By Jen Schumann | Rocky Mountain Voice
Parents have long been told that the science on vaccines is settled. A study conducted inside Henry Ford Health in Detroit set out to reinforce that message. Its authors wrote that their goal was to “reassure parents of the overall safety of vaccination.”
The data didn’t land the way the authors expected.
Tracking over 18,000 children, the study showed higher chronic illness among the vaccinated than the unvaccinated. At the ten-year mark, 57 percent of vaccinated children had at least one chronic condition. For unvaccinated kids, it was 17 percent.
Parents online are calling out what the unpublished Henry Ford data really shows.
The numbers that couldn’t be published
Charts included in the study showed striking gaps. By the numbers, vaccinated kids showed more than four times the asthma rate, six times autoimmune disease and over six times neurodevelopmental disorders.
The unpublished Henry Ford study tracked children for a decade and found higher rates of chronic illness in the vaccinated group. Full details are outlined in testimony now before Congress.
The Senate showdown: 661 trials or zero?
The Henry Ford results weren’t the only data point raising questions. At a Senate hearing last week, Stanford physician Dr. Jake Scott defended vaccine safety by pointing to what he said was “the most comprehensive database of vaccine trials ever assembled.”
“This is what transparency looks like,” Scott told senators. “We confirmed that all 16 antigens routinely recommended for children have been studied in placebo controlled trials — every single one. The claim that childhood vaccines haven’t been tested against placebos is demonstrably false.”
But attorney Aaron Siri countered that the list Scott presented collapsed under scrutiny.
“567 of these trials were not a routine injected vaccine for a disease in the CDC’s childhood schedule,” Siri said. “The remaining 94 studies, 70 of them, did not involve healthy children.”
That left just three studies. One used an antibiotic injection as the control, another used aluminum adjuvants and the third allowed a few hundred children to receive saline — but only after three full doses of Gardasil 4.
“The result is there’s zero trials, zero, which were relied upon… to license a routine injected vaccine on the CDC schedule that included a placebo,” Siri said.
At the Senate hearing, Aaron Siri dismantled claims of 661 placebo trials — reducing them to zero relevant studies.
The suppression of results
Back in Detroit, Henry Ford’s scientists never published their study. According to Siri, one author admitted she did not want to make doctors uncomfortable, and another feared losing his job.

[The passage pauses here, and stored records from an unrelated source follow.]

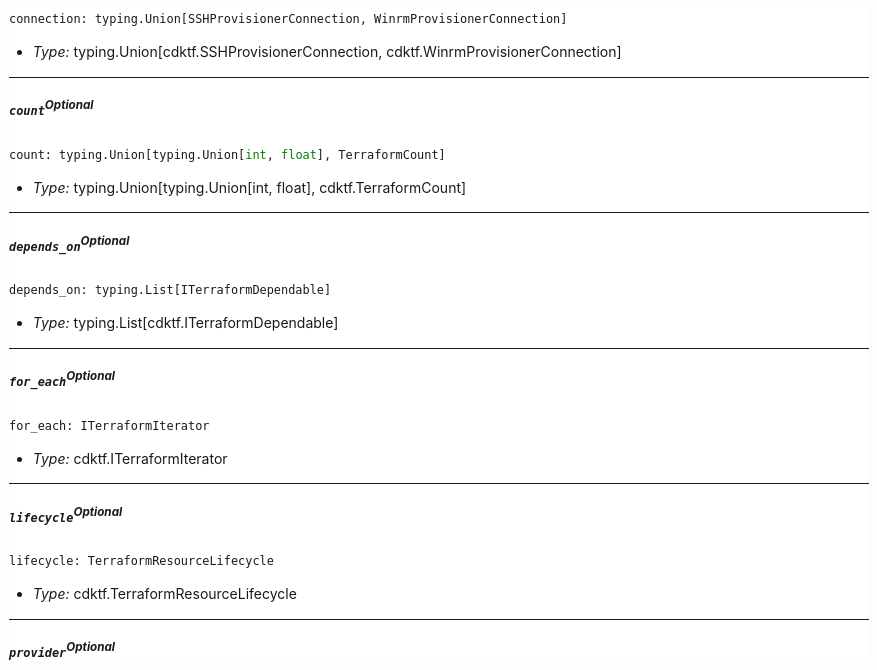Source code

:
 ```python
connection: typing.Union[SSHProvisionerConnection, WinrmProvisionerConnection]
```

- *Type:* typing.Union[cdktf.SSHProvisionerConnection, cdktf.WinrmProvisionerConnection]

---

##### `count`<sup>Optional</sup> <a name="count" id="@cdktf/provider-gitlab.instanceCluster.InstanceClusterConfig.property.count"></a>

```python
count: typing.Union[typing.Union[int, float], TerraformCount]
```

- *Type:* typing.Union[typing.Union[int, float], cdktf.TerraformCount]

---

##### `depends_on`<sup>Optional</sup> <a name="depends_on" id="@cdktf/provider-gitlab.instanceCluster.InstanceClusterConfig.property.dependsOn"></a>

```python
depends_on: typing.List[ITerraformDependable]
```

- *Type:* typing.List[cdktf.ITerraformDependable]

---

##### `for_each`<sup>Optional</sup> <a name="for_each" id="@cdktf/provider-gitlab.instanceCluster.InstanceClusterConfig.property.forEach"></a>

```python
for_each: ITerraformIterator
```

- *Type:* cdktf.ITerraformIterator

---

##### `lifecycle`<sup>Optional</sup> <a name="lifecycle" id="@cdktf/provider-gitlab.instanceCluster.InstanceClusterConfig.property.lifecycle"></a>

```python
lifecycle: TerraformResourceLifecycle
```

- *Type:* cdktf.TerraformResourceLifecycle

---

##### `provider`<sup>Optional</sup> <a name="provider" id="@cdktf/provider-gitlab.instanceCluster.InstanceClusterConfig.property.provider"></a>
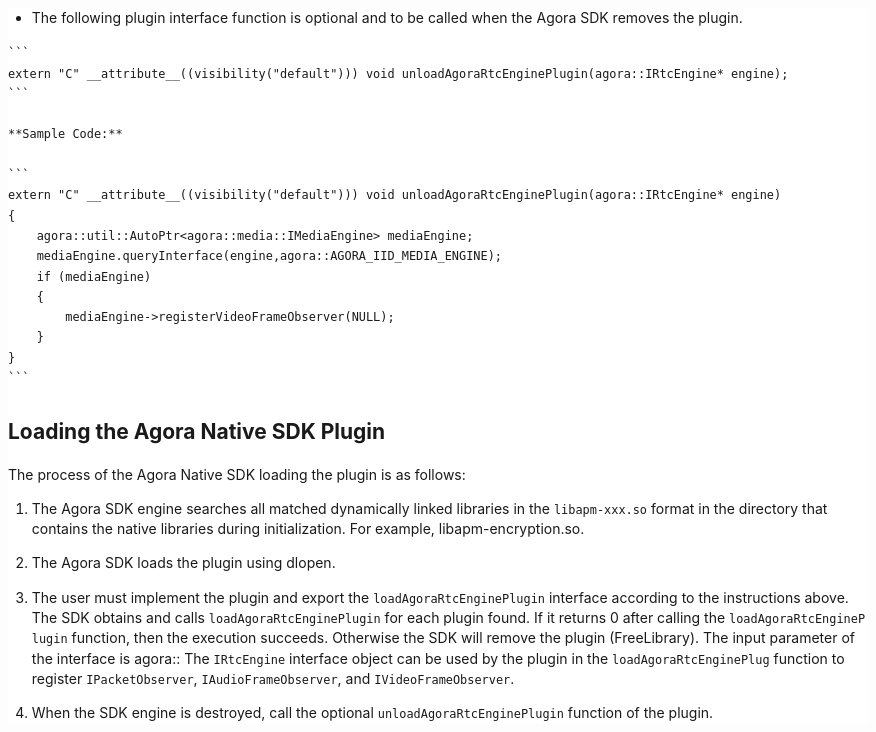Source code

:    -   The following plugin interface function is optional and to be called when the Agora SDK removes the plugin.

    ```
    extern "C" __attribute__((visibility("default"))) void unloadAgoraRtcEnginePlugin(agora::IRtcEngine* engine);
    ```

    **Sample Code:**

    ```
    extern "C" __attribute__((visibility("default"))) void unloadAgoraRtcEnginePlugin(agora::IRtcEngine* engine)
    {
        agora::util::AutoPtr<agora::media::IMediaEngine> mediaEngine;
        mediaEngine.queryInterface(engine,agora::AGORA_IID_MEDIA_ENGINE);
        if (mediaEngine)
        {
            mediaEngine->registerVideoFrameObserver(NULL);
        }
    }
    ```

## Loading the Agora Native SDK Plugin

The process of the Agora Native SDK loading the plugin is as follows:

1.  The Agora SDK engine searches all matched dynamically linked libraries in the `libapm-xxx.so` format in the directory that contains the native libraries during initialization. For example, libapm-encryption.so.

2.  The Agora SDK loads the plugin using dlopen.

3.  The user must implement the plugin and export the `loadAgoraRtcEnginePlugin` interface according to the instructions above. The SDK obtains and calls `loadAgoraRtcEnginePlugin` for each plugin found. If it returns 0 after calling the `loadAgoraRtcEnginePlugin` function, then the execution succeeds. Otherwise the SDK will remove the plugin (FreeLibrary). The input parameter of the interface is agora:: The `IRtcEngine` interface object can be used by the plugin in the `loadAgoraRtcEnginePlug` function to register `IPacketObserver`, `IAudioFrameObserver`, and `IVideoFrameObserver`.

4.  When the SDK engine is destroyed, call the optional `unloadAgoraRtcEnginePlugin` function of the plugin.



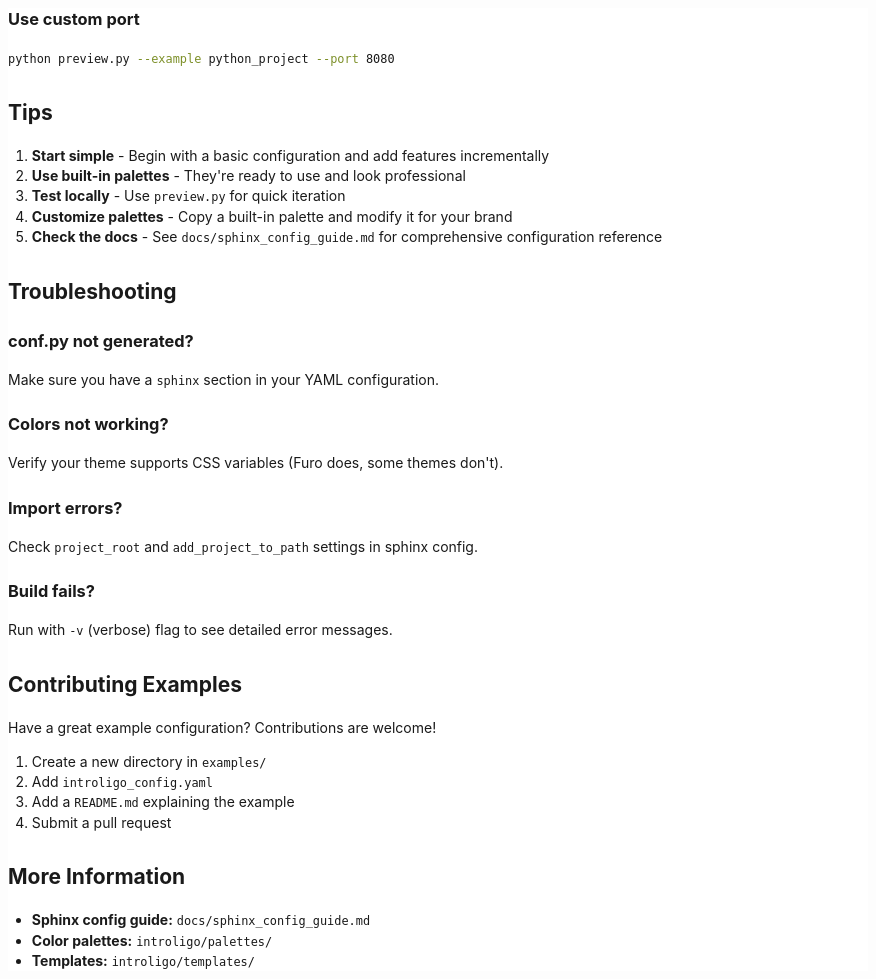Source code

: ### Use custom port
```bash
python preview.py --example python_project --port 8080
```

## Tips

1. **Start simple** - Begin with a basic configuration and add features incrementally
2. **Use built-in palettes** - They're ready to use and look professional
3. **Test locally** - Use `preview.py` for quick iteration
4. **Customize palettes** - Copy a built-in palette and modify it for your brand
5. **Check the docs** - See `docs/sphinx_config_guide.md` for comprehensive configuration reference

## Troubleshooting

### conf.py not generated?
Make sure you have a `sphinx` section in your YAML configuration.

### Colors not working?
Verify your theme supports CSS variables (Furo does, some themes don't).

### Import errors?
Check `project_root` and `add_project_to_path` settings in sphinx config.

### Build fails?
Run with `-v` (verbose) flag to see detailed error messages.

## Contributing Examples

Have a great example configuration? Contributions are welcome!

1. Create a new directory in `examples/`
2. Add `introligo_config.yaml`
3. Add a `README.md` explaining the example
4. Submit a pull request

## More Information

- **Sphinx config guide:** `docs/sphinx_config_guide.md`
- **Color palettes:** `introligo/palettes/`
- **Templates:** `introligo/templates/`
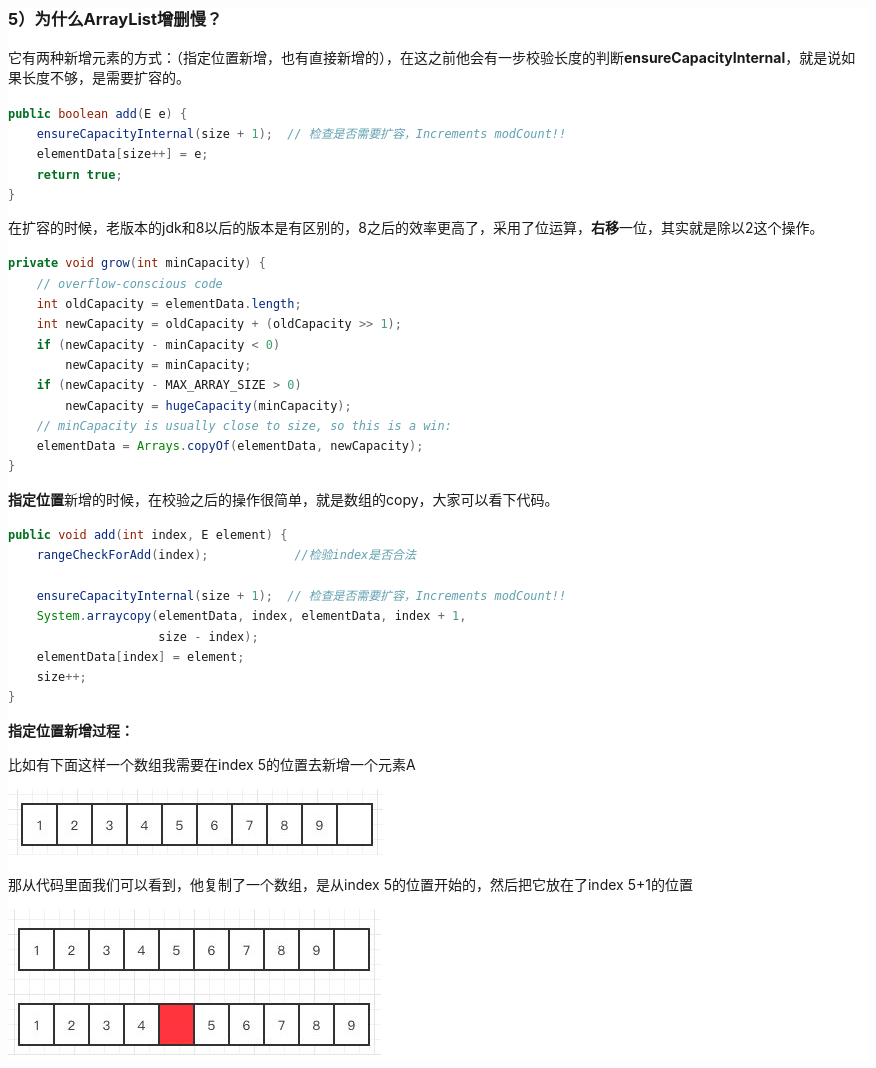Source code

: ### 5）为什么ArrayList增删慢？

它有两种新增元素的方式：（指定位置新增，也有直接新增的），在这之前他会有一步校验长度的判断**ensureCapacityInternal**，就是说如果长度不够，是需要扩容的。

```java
public boolean add(E e) {
    ensureCapacityInternal(size + 1);  // 检查是否需要扩容，Increments modCount!!
    elementData[size++] = e;
    return true;
}
```

在扩容的时候，老版本的jdk和8以后的版本是有区别的，8之后的效率更高了，采用了位运算，**右移**一位，其实就是除以2这个操作。

```java
private void grow(int minCapacity) {
    // overflow-conscious code
    int oldCapacity = elementData.length;
    int newCapacity = oldCapacity + (oldCapacity >> 1);
    if (newCapacity - minCapacity < 0)
        newCapacity = minCapacity;
    if (newCapacity - MAX_ARRAY_SIZE > 0)
        newCapacity = hugeCapacity(minCapacity);
    // minCapacity is usually close to size, so this is a win:
    elementData = Arrays.copyOf(elementData, newCapacity);
}
```

**指定位置**新增的时候，在校验之后的操作很简单，就是数组的copy，大家可以看下代码。

```java
public void add(int index, E element) {
    rangeCheckForAdd(index);			//检验index是否合法

    ensureCapacityInternal(size + 1);  // 检查是否需要扩容，Increments modCount!!
    System.arraycopy(elementData, index, elementData, index + 1,
                     size - index);
    elementData[index] = element;
    size++;
}
```

**指定位置新增过程：**

比如有下面这样一个数组我需要在index 5的位置去新增一个元素A

![img](imgs/006tNbRwly1galugf0j9kj30af01uglh.jpg)

那从代码里面我们可以看到，他复制了一个数组，是从index 5的位置开始的，然后把它放在了index 5+1的位置

![img](imgs/006tNbRwly1galuivg2x6j30ad042dfs.jpg)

“It was not submitted for publication precisely because it found the opposite result,” Siri told Congress.
Even basic findings were considered too controversial for publication.
Siri’s framing before Congress
In his written testimony, Siri argued that the real problem was deeper than one unpublished study.
“The common thread through all of these public health failings is the a priori belief that vaccines are safe. This belief corrupts the ‘science’ around vaccines,” he wrote.
He added, “The vaccinated children in the study suffered from numerous chronic health issues that did not plague the unvaccinated children.”
Attorney Aaron Siri told Congress the study was buried because its results went against the approved narrative.
From Detroit data to Denver rules
The Henry Ford study has raised questions about trust as much as health. The authors set out to reassure parents. But they found higher rates of chronic illness in the vaccinated group. The paper was never published.
Critics say that choice leaves families unsure how much to trust the next safety claim.
The timing is notable. As Rocky Mountain Voice reported last week, Colorado’s health department has proposed dropping the CDC as its reference point for school vaccine policy in favor of the American Academy of Pediatrics, which applies stricter rules on exemptions.
Parents now face shifting standards even as suppressed data becomes part of the Senate record. For many, the unanswered question remains the same: whose rules to follow, and which science to trust.